The American Diabetes Association (Alexandria, Va.) and the Centers for Disease Control and Prevention (CDC) are working with the Office of the National Coordinator for Health Information Technology (ONC) in an effort to inform a nationwide program to increase the use of health information technology (IT). As was announced at a press conference at the American Diabetes Association's 71st Scientific Sessions, this work will help individuals better prevent and manage diabetes and its complications, with a focus on campaigns that will be launched by ONC grantees this fall in Detroit and New Orleans.

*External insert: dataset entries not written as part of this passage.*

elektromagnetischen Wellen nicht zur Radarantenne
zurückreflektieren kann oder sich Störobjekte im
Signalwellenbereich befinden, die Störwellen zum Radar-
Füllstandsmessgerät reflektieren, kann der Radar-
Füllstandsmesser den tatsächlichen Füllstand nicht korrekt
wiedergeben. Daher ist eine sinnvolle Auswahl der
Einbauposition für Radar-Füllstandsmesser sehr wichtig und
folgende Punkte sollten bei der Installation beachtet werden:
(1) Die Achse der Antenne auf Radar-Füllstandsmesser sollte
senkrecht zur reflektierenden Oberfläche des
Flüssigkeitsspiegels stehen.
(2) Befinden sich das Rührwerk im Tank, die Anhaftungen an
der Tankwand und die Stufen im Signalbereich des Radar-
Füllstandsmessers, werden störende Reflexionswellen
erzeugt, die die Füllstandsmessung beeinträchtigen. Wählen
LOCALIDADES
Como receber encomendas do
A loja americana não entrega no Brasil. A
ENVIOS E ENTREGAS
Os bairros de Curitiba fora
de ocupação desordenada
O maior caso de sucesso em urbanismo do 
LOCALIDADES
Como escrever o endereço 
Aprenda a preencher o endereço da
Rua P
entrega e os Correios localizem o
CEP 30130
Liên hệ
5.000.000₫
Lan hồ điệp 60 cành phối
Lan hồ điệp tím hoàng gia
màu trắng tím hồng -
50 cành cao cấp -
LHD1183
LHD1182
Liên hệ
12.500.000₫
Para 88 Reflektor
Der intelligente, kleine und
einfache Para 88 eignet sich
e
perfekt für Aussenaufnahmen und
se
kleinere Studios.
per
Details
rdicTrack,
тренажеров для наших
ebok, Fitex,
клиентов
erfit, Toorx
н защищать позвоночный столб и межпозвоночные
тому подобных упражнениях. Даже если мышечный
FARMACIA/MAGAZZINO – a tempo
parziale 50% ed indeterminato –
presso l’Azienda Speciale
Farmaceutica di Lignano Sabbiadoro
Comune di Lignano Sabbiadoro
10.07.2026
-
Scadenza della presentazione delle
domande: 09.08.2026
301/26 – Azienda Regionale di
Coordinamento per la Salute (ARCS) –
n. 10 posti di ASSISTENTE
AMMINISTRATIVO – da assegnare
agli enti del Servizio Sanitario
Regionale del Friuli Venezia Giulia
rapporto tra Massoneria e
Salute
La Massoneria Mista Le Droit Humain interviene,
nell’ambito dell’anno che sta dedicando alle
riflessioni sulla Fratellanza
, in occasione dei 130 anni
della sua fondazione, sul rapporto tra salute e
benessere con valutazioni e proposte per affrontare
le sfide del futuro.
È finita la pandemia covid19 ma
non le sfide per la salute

The Beacon Community Cooperative Agreement Program—a three-year capstone project of the ONC—provides funding to 17 diverse communities throughout the U.S., from Maine to Hawaii, with higher than average health IT adoption. Beacon Communities are regional health IT "innovation hubs" aiming to use health IT to improve health care outcomes in 17 diverse communities.
Starting this fall, two of these communities—Southeast Michigan Beacon Community in Detroit, Mich. and the Crescent City Beacon Community in New Orleans, La.—will launch new public health campaigns leveraging mobile health (mHealth) technology to help individuals assess their risk of type 2 diabetes and provide them with timely, relevant health information and access to local health and wellness resources. Both cities are partnering with Voxiva, a leading mHealth provider, to develop and provide these services.